Innanzitutto, è utile stimolare una relazione positiva con la gabbietta o il trasportino che si utilizza quando ci si reca dal veterinario. Essere rinchiusi in gabbia senza ragioni apparenti sarebbe un trauma anche per gli umani, figuriamoci per i gatti, quindi non si può pretendere che il micio gioisca alla vista improvvisa di un carcere in miniatura. Molte settimane prima dell’appuntamento in ambulatorio, allora, si può abituare l’amico a quattro zampe con delle sessioni di gioco. Il trasportino può essere posto a terra con la grata aperta, affinché il gatto possa entrarvi ed uscirvi senza problemi, possa esplorarne gli angoli e diminuire le sue ansie. Inoltre, l’interno può essere foderato con un comodo cuscino per trasformare uno strumento di “tortura” in un caldo letto per il riposo. Infine, si possono inserire dei piccoli giochi in gabbietta affinché il gatto venga distratto dalle sue ansie.

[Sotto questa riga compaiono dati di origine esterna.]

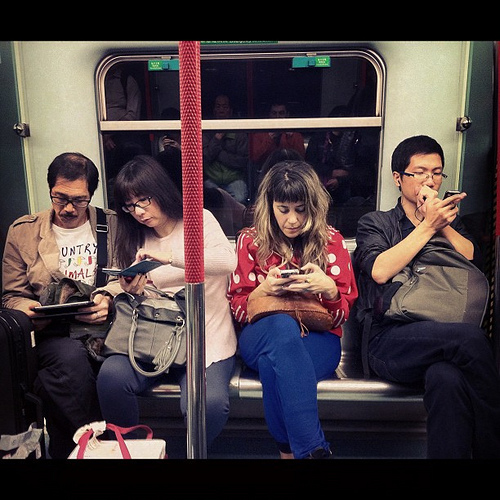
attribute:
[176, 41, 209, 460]
pole — silver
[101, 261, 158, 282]
book — small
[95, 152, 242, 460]
woman — Asian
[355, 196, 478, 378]
jacket — black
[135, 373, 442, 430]
seat — metallic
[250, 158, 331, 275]
hair — long, blonde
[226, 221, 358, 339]
shirt — red, white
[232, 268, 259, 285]
dots — polka dots, white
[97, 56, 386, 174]
window — tinted 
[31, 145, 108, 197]
hair — short, dark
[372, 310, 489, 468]
pants — blue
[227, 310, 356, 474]
pants — blue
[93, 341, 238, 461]
pants — blue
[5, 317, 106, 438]
pants — blue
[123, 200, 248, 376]
sweater — knitted, long sleeved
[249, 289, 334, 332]
handbag — gray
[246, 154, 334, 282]
hair — long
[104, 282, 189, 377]
handbag — black, grey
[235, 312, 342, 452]
jeans — blue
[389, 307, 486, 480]
pants — dark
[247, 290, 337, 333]
bag — brown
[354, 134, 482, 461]
man — Asian 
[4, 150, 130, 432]
man — Asian , balding 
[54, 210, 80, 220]
mustache — dark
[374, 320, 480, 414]
jeans — blue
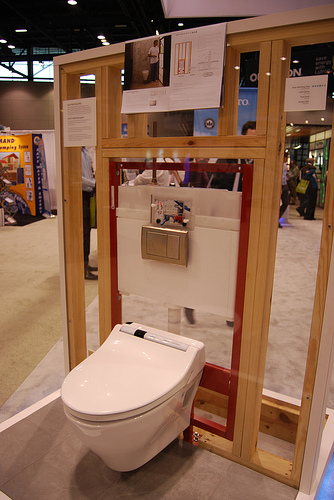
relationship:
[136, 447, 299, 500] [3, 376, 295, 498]
tile in floor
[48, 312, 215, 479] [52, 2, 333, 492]
toilet on display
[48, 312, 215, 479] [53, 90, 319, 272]
toilet behind wood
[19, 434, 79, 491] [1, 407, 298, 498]
tile on floor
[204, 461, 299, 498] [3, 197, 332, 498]
tile on floor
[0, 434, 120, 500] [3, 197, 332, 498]
tile on floor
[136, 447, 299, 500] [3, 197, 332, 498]
tile on floor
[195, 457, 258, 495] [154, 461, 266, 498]
tile on floor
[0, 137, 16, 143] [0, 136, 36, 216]
letter on sign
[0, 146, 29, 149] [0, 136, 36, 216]
letter on sign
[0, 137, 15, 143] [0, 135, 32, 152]
letters on sign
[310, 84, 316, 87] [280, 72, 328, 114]
letter on sign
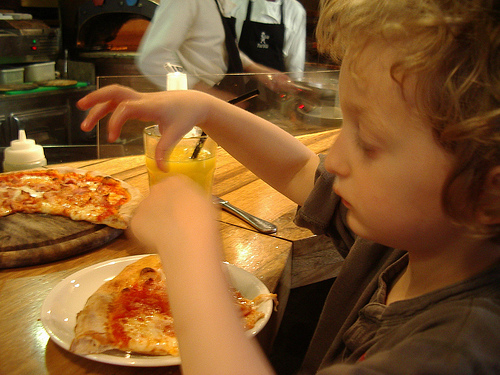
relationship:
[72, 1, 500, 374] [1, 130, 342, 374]
boy near table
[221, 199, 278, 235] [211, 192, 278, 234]
handle of utensil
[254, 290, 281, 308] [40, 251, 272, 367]
cheese going over edge of plate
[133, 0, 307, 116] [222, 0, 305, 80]
people wearing shirt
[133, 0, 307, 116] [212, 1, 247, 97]
people wearing apron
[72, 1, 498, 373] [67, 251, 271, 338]
boy eating pizza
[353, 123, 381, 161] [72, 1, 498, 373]
eye of boy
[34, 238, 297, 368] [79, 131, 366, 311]
plate on table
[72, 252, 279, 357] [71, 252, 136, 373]
pizza on a plate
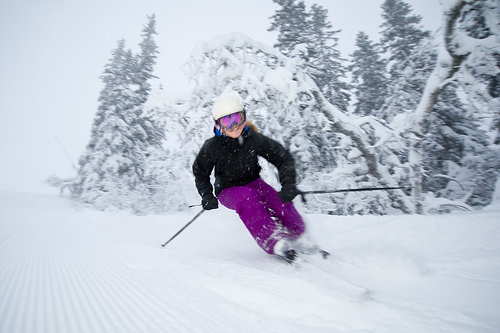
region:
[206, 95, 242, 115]
The white helmet on the skier.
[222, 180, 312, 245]
The purple pants the skier is wearing.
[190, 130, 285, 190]
The black coat the skier is wearing.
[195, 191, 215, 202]
The glove on the skier's left hand.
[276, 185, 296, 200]
The glove on the skier's right hand.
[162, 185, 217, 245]
The ski pole in the skier's left hand.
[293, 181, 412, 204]
The ski pole in the skier's right hand.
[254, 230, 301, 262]
The skier's left boot.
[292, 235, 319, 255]
The skier's right boot.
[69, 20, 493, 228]
The snow covered trees behind the skier.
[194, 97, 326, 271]
young girl skiing down snowy moutain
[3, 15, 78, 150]
white clouds against sky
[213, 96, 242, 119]
young girl wearing white helmet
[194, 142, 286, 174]
young girl wearing black jacket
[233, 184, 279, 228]
young girl wearing purple pants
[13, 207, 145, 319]
white snow on mountain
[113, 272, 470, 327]
white snow on mountain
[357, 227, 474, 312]
white snow on mountain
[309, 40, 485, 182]
green trees covered with white snow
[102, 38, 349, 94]
green trees covered with white snow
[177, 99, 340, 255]
A young girl skiing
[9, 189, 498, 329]
The ground covered in snow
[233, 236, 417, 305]
A pair of skis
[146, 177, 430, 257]
a pair of ski poles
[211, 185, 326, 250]
purple snow pants on the skiier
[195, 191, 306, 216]
black gloves on the skiier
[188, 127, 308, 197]
A black jacket on the skiier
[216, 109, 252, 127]
purple goggles on the skiier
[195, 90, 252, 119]
a white helmet on the skiier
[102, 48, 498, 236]
trees covered in snow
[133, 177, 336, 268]
purple ski pants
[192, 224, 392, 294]
ski shoes on skiers foot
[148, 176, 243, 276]
someone holding ski stick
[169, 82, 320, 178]
ski helmet on someone head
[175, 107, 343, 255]
black ski jacket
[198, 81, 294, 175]
pink and purple ski gogglrs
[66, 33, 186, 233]
tree covered in snow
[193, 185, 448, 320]
snow under skiers feet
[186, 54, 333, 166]
white ski helmet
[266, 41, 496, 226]
tree with no leaves covered in snow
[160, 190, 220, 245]
Skiing pole held by girl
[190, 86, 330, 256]
Young girl is skiing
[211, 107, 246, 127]
Purple goggles on girls head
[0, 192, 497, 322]
Snowy slopes and mounds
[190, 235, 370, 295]
White ski's camouflaged in the snow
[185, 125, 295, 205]
Black thermal jacket to keep warm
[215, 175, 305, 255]
Purple thermal pants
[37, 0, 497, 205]
Snowy, filled forest.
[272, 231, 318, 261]
White ski boots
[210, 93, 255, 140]
White skiing helmet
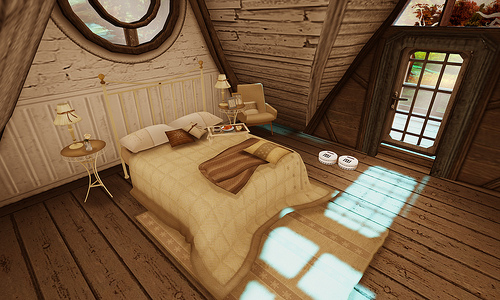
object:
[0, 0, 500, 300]
photograph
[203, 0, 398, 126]
wall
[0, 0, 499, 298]
bedroom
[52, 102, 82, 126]
lampshade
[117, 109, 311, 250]
bed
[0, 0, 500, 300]
room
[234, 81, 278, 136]
chair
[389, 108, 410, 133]
windows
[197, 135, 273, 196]
blanket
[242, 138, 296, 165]
pillow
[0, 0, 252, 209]
wall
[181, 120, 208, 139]
pillow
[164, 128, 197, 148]
pillow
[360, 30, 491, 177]
door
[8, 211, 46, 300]
line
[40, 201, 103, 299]
line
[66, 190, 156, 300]
line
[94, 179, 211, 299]
line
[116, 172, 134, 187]
line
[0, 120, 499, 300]
ground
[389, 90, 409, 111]
handle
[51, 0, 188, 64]
round shape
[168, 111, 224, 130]
pillows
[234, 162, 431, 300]
sunlight reflection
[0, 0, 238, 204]
bedroom wall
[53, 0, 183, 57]
window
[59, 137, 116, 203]
end table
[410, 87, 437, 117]
panes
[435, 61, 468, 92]
windows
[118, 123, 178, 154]
pillow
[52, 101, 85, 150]
lamp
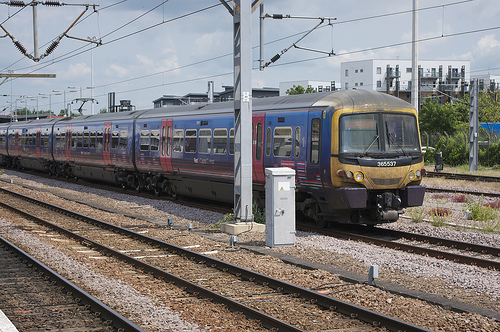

Altro nodo da sciogliere è quello dell’automobile. Molti felini hanno il terrore delle vetture, perché la sensazione di movimento pur rimanendo fermi li rende particolarmente confusi. Una buona idea è portare il micio con sé per piccoli tragitti preparatori affinché si convinca non vi sia nessun pericoloso sortilegio nell’auto. Inoltre, in commercio esistono dei ritrovati sintetici per riprodurre i ferormoni felini da collegare alla presa accendisigari, con un diretto effetto tranquillizzante sull’animale.

Infine, il gatto deve imparare ad amare il suo veterinario. Per prima cosa, meglio scegliere quegli ambulatori che prevedono sale d’attesa separate per cani e per gatti, evitando così di alimentare inutili tensioni fra gli animali. Poi, ci si può organizzare con il medico per associare idee positive alla sua presenza, come una piccola fase di gioco prima della visita vera e propria o la costruzione di un ambiente riconoscibile. Molti medici, ad esempio, permettono ai proprietari di stendere in ambulatorio la coperta preferita del micio, affinché “un pezzo di casa” venga riproposto in sala visite. Quando il gatto si rende conto di poter dominare l’ambiente, la sua ansia scompare.